* BRIEF *
Copy out the lines of the material that include the string "left".

* DATA PROVIDED *
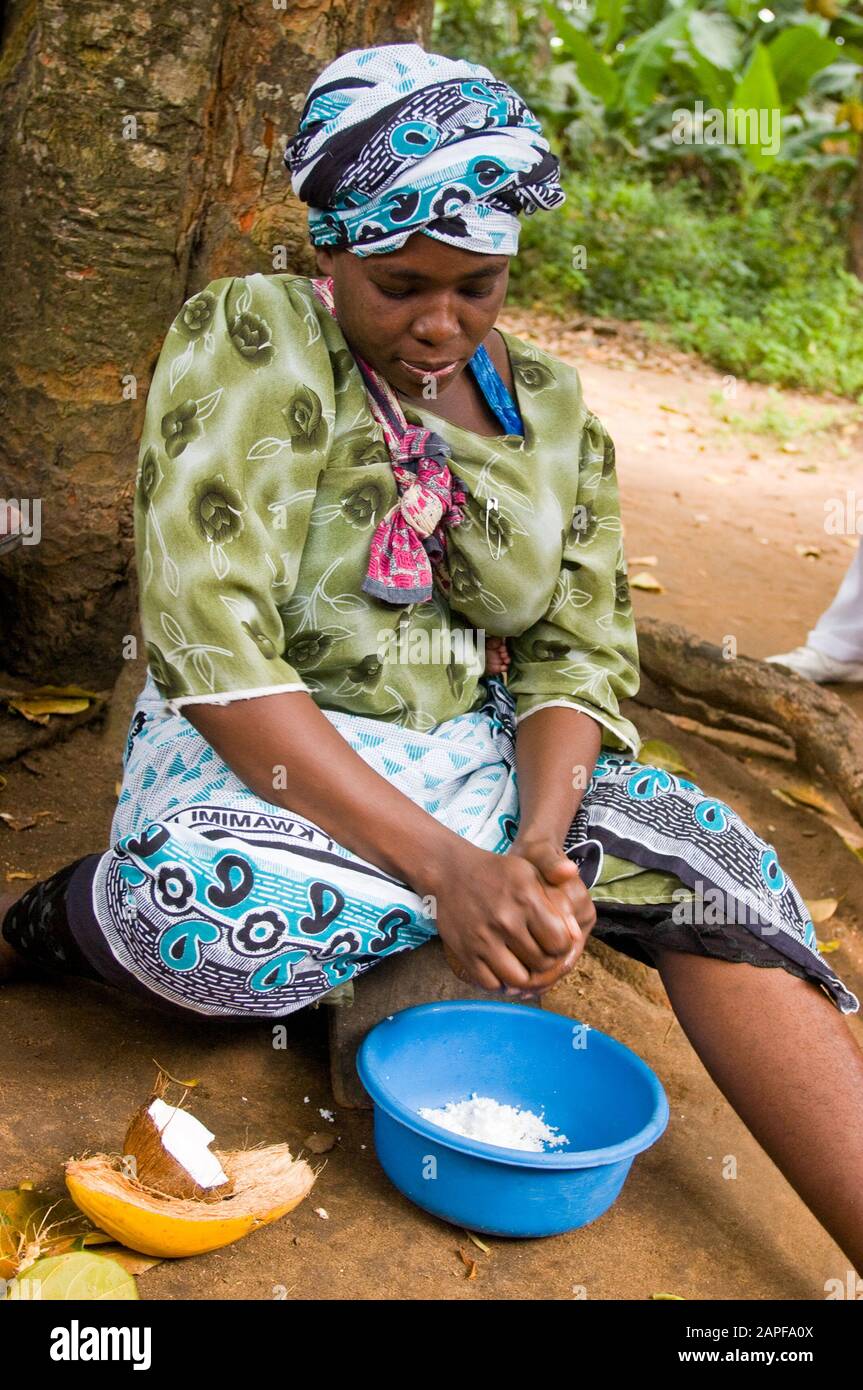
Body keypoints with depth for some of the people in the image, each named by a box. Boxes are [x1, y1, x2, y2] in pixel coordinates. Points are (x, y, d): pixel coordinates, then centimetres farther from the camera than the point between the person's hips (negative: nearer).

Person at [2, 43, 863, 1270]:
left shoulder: (552, 407, 4)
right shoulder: (246, 344, -11)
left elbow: (580, 652, 3)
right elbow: (212, 644, -21)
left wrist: (540, 842, -19)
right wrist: (448, 865, -28)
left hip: (471, 749, 4)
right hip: (261, 752, -4)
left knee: (712, 863, -19)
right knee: (195, 904, -38)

* REPLY TO THE EXERCISE *
left shoulder: (552, 407, 4)
left elbow: (580, 652, 3)
left wrist: (540, 842, -19)
left hip: (471, 749, 4)
left knee: (712, 863, -19)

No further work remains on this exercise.